My Traffic Stop

I was on my way to a 6:00 p.m. meeting and came flying down the hill on to our city’s lake drive like I had done 10,000 times. I was thinking about the day, bright and sunny, and the water, riled a little by the wind. I love Lake Michigan in all its glory and it’s a daily thing – whenever I see it I revel in it. What a beautiful place. And so I came flying down that hill in my old 2005 Thunderbird just enjoying being alive.

And then I saw the lights flashing behind me.

Officer: Do you know how fast you were going, young lady? (I am 70. A decent-looking 70 but still 70.)

Me: Well, probably over 40 (guessing because I had no idea, I was looking at the lake after all and not my speedometer).

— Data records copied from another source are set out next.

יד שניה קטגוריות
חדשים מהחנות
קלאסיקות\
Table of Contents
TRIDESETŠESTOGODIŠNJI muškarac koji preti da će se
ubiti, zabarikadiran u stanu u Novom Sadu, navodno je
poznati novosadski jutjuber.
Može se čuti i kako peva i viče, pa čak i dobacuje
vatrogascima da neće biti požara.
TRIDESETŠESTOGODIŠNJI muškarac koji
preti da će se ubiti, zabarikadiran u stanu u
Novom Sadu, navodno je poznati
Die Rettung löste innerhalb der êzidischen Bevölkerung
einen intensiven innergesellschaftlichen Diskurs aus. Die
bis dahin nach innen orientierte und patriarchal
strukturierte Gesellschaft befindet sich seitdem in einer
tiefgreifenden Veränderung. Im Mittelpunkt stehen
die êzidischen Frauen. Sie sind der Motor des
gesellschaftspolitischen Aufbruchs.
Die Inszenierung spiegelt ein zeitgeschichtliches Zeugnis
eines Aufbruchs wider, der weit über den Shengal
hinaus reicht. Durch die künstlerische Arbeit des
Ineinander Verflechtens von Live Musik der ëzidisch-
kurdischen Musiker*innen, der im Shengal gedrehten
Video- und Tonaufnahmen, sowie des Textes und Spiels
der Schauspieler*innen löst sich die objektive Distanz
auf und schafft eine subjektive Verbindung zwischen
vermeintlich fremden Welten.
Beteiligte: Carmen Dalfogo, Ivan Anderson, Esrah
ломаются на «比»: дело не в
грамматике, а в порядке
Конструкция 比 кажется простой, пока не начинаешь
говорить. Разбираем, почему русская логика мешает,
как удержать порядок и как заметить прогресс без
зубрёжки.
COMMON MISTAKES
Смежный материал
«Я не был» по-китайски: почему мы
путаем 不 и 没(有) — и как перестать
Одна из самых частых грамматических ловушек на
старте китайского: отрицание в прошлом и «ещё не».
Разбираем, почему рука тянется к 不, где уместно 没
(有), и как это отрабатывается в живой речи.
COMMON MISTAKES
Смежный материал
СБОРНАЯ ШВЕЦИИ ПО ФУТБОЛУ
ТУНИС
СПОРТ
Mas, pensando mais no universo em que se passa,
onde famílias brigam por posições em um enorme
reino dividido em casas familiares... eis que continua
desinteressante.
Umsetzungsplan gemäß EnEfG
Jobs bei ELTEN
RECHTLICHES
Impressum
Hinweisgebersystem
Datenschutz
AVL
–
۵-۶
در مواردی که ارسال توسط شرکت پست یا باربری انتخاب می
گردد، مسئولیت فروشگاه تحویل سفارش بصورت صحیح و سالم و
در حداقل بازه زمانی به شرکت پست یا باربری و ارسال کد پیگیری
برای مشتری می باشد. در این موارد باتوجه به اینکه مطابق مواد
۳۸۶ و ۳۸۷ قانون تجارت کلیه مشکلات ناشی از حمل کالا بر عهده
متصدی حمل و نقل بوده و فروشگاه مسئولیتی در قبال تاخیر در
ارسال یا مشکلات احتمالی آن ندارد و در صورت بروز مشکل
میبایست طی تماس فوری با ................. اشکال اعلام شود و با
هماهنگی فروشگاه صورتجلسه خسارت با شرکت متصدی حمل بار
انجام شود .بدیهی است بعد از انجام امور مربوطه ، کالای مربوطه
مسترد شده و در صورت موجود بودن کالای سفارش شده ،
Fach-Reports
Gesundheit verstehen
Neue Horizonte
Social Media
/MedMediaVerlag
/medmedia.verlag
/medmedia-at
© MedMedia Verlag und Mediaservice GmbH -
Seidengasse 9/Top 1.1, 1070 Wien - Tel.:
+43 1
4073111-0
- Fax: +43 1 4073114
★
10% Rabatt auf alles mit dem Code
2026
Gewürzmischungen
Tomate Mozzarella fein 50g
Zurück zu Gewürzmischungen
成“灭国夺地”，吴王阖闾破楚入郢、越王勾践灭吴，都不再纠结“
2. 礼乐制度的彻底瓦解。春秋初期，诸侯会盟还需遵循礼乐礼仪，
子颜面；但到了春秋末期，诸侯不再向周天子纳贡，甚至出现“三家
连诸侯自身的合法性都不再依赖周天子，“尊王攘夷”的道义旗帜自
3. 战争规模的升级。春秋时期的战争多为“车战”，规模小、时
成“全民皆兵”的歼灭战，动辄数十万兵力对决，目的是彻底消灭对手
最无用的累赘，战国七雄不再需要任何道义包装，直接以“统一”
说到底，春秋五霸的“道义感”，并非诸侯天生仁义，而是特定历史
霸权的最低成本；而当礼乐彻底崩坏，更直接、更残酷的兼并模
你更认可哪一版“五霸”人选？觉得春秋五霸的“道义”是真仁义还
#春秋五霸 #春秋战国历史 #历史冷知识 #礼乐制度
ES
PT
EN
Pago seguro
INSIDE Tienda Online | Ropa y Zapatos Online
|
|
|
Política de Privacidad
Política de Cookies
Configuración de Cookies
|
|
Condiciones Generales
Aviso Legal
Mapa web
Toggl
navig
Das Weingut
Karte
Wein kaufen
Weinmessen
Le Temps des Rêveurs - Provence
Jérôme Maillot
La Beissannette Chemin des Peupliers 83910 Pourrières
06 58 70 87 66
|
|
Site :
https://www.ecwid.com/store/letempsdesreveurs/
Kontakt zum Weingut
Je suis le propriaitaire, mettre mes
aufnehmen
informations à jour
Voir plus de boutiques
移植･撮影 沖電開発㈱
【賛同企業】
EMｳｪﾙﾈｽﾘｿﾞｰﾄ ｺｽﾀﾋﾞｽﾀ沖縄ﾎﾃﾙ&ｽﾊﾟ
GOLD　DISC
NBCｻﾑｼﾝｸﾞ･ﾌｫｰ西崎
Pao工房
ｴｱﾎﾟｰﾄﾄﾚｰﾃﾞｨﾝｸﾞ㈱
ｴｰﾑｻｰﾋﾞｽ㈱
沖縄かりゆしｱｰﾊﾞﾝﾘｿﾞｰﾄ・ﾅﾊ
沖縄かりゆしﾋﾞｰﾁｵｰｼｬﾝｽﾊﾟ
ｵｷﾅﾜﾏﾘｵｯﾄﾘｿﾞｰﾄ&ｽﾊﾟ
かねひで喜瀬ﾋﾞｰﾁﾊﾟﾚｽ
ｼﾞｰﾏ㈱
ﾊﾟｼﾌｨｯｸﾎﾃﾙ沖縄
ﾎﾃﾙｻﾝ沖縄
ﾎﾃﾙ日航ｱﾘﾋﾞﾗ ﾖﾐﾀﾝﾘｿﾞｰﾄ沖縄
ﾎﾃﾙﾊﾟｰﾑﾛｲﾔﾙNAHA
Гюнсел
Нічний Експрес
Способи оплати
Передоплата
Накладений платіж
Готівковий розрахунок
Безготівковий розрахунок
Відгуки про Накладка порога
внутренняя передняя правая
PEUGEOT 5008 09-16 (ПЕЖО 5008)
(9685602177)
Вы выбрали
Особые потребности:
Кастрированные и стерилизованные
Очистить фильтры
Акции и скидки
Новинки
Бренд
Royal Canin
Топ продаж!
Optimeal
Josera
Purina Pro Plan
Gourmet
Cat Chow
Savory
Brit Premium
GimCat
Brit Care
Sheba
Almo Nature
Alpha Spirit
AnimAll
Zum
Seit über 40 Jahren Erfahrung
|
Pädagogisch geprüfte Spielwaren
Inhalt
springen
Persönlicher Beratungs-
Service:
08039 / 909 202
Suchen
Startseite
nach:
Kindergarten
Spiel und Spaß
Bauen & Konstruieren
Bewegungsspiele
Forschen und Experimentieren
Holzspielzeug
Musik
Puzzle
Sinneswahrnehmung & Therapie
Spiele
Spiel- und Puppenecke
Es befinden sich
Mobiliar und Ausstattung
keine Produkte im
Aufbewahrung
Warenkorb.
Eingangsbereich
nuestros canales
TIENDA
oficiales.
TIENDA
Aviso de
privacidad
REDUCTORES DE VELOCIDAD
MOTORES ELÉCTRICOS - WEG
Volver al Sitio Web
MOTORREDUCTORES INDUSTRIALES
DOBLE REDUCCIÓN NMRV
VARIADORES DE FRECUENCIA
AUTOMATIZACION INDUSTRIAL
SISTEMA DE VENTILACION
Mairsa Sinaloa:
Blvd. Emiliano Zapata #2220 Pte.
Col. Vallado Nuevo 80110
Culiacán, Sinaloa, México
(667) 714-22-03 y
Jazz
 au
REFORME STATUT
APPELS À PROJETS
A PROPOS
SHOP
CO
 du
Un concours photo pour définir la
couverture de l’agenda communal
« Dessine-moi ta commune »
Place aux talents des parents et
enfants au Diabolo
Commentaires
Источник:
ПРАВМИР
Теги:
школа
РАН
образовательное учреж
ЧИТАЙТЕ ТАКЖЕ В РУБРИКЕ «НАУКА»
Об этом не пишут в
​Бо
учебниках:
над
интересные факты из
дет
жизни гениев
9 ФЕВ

Officer: 49. 19 miles over the speed limit.

Me: Oh.

Officer: Great looking car. How much is a car like this worth?

Me: Not much. About $10,000. It’s pretty but not that valuable. Except to me.

Officer: Just $10,000, really? You’d think it’d be worth a lot more than that. Beautiful car. Really. So, hey, we’re doing this enhanced enforcement thing right now because the neighbors (gesturing up the hill) have been complaining about all the speeders. So I’m really sorry but we’re doing this special enforcement thing.

Me: I understand.

Officer: I’m really sorry, ma’am. Yeah, it’s just that the neighbors keep complaining so the department had to respond. You know? (Now I am starting to feel sorry for him.)

Me: That’s okay. (He asks for my license and I hand it to him. He goes to his car and comes back about five minutes later.)

Officer: Okay, well, here’s the citation. Now you can go down to the courthouse and contest it. Just let them know you want to fight it. It’s not hard. All the directions are right here. (He holds the ticket and points with his pen how I can appeal the ticket.) I’m really sorry about this. It’s just this enhanced enforcement thing.

Me: I know. You’re just doing your job.

I looked at the $204 price tag on my little reverie flying down the hill looking at Lake Michigan and drove slowly on to my meeting. He followed me for a while and then made a U-turn to go back to his hiding place at the bottom of the hill. And that was it. All done.


That’s Jan’s traffic stop. White woman, white officer. Sunny afternoon, beautiful lake, no problem. This is my experience. This is what I expect, except for this officer being uncommonly apologetic for enforcing the law. I never for a moment worried that anything bad would happen as a result of this encounter (aside from the fine). But it never hit me until weeks later what a textbook example of white privilege this traffic stop had been. If the concept had been an abstraction before, it wasn’t any longer.

I get it now.

6 Comments on “My Traffic Stop

  1. Great post, Jan. I have a feeling that our blindness to white woman privilege is the same what as what some men experience when they don’t get that being free from sexual harassment is a male privilege thing so they don’t understand that we see it through a different lens and it is truly frightening for us. Just kinda thinking out loud and always hoping to find a way to make those who are privileged (read me and my male friends) understand how it feels to not enjoy that privilege.


  2. The last time I was stopped it was for speeding. I was running late for a brand new job in s new town and didn’t see the speed limit change from 55 to 45. The young officer asked me why I was in such a hurry and I told him. He stepped away for a couple of seconds, came back and said something about it being my lucky day. Their printer wasn’t working. I thanked him and promised to slow down. I drove s couple of miles before I thought, “their printer wasn’t working? B.S.” White lady. White officer. No ticket.